The SNEW Re-powering Project would not exceed the major source thresholds for air emissions and would not be subject to the Prevention of Significant Deterioration review. The project’s NOx emissions would be subject to Lowest Achievable Emission Rate (LAER) and emission offset requirements. The project would comply with all ambient air quality standards and Hazardous Air Pollutants requirements. The construction and operation of in-state clean-burning, efficient modern electric facilities such as the SNEW Re-powering project will displace older, more polluting electric generating facilities both in and out of state, resulting in both cleaner air and enhanced reliability of electric service.

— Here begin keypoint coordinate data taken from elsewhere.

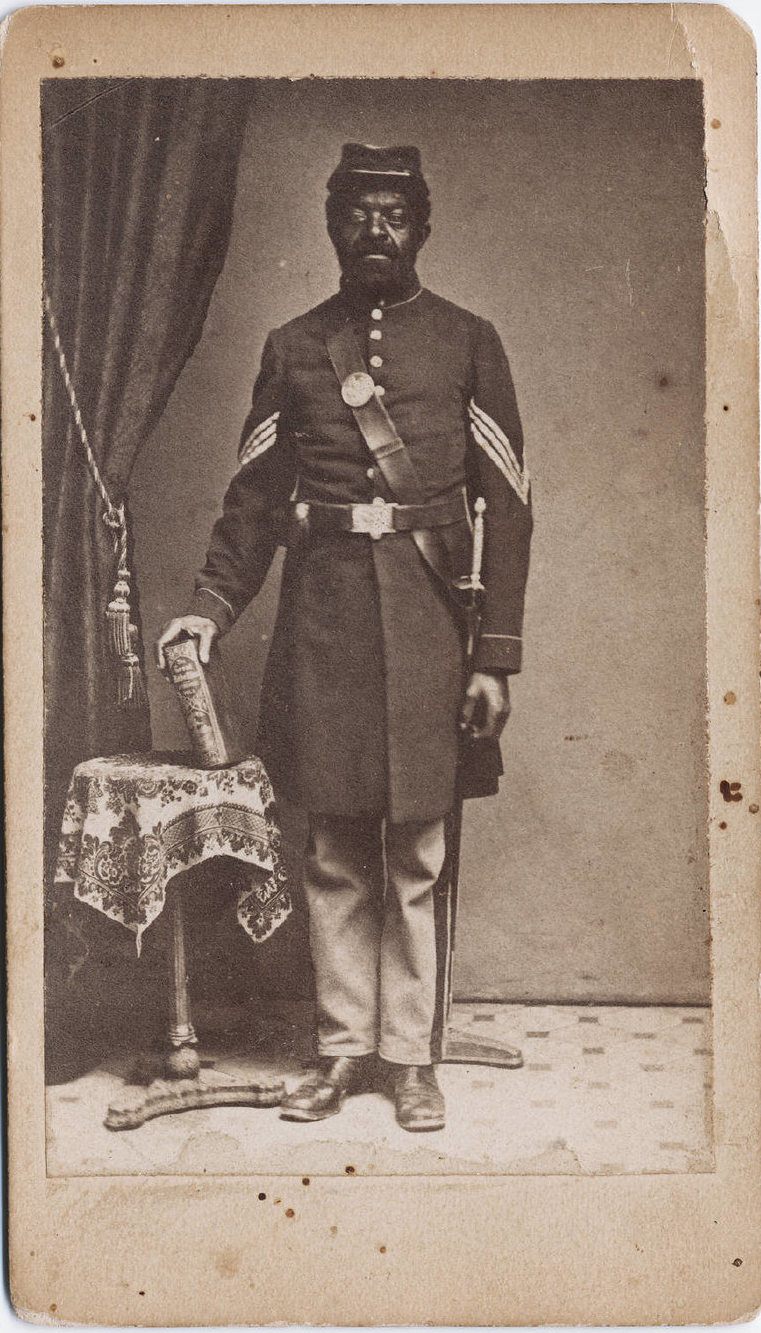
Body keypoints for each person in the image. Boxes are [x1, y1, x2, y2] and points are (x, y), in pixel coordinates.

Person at [157, 143, 532, 1132]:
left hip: (426, 630)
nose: (375, 229)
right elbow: (250, 505)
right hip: (319, 625)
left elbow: (509, 507)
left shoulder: (466, 340)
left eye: (392, 212)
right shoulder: (292, 347)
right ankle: (339, 1050)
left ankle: (410, 1058)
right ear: (332, 224)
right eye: (357, 212)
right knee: (328, 847)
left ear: (419, 223)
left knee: (415, 848)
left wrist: (492, 655)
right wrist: (209, 603)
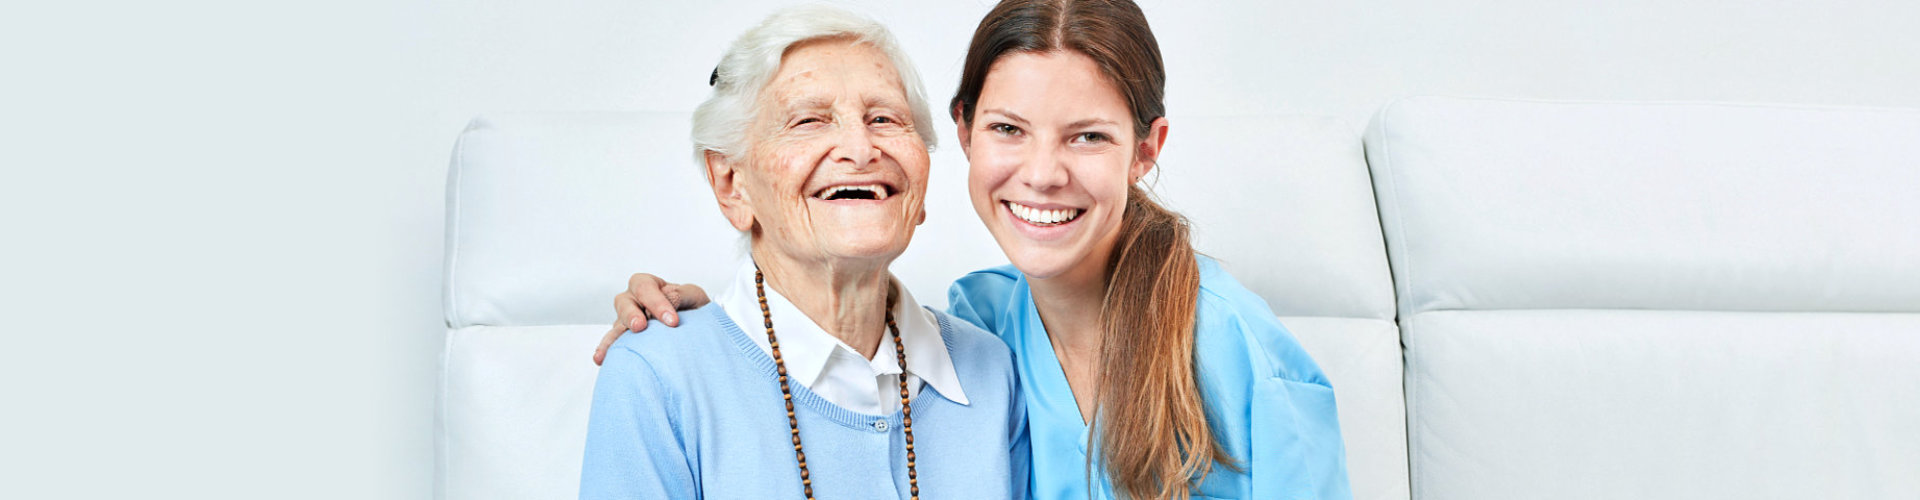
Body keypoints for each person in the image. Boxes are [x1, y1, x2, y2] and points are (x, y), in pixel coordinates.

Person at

The standard that the Council must employ in deciding this petition is whether the siting of the proposed project would have a substantial adverse environmental effect. Such a standard is subjective, requiring the Council to carefully consider the protection of both the environment and the public. In terms of siting, this project would not have a substantial adverse environmental effect. The three generators and associated equipment would be constructed and operated on an existing "brownfield" electric generating site, in use as such for a century. Minimal levels of ecological disturbance, noise impacts and air pollution are expected from this facility. Output from the proposed facility would help to provide necessary generation capacity to Connecticut and Norwalk residents. Hence the Council finds, consistent with Public Act 98-28, that the siting of the proposed new facility at the existing SNEW facility in Norwalk would not have a substantial adverse environmental effect and therefore no Certificate of Environmental Compatibility and Public Need is required.

To ensure that construction and operations of this project is undertaken as proposed we will order SNEW to submit a comprehensive Development and Management Plan prior to the commencement of construction.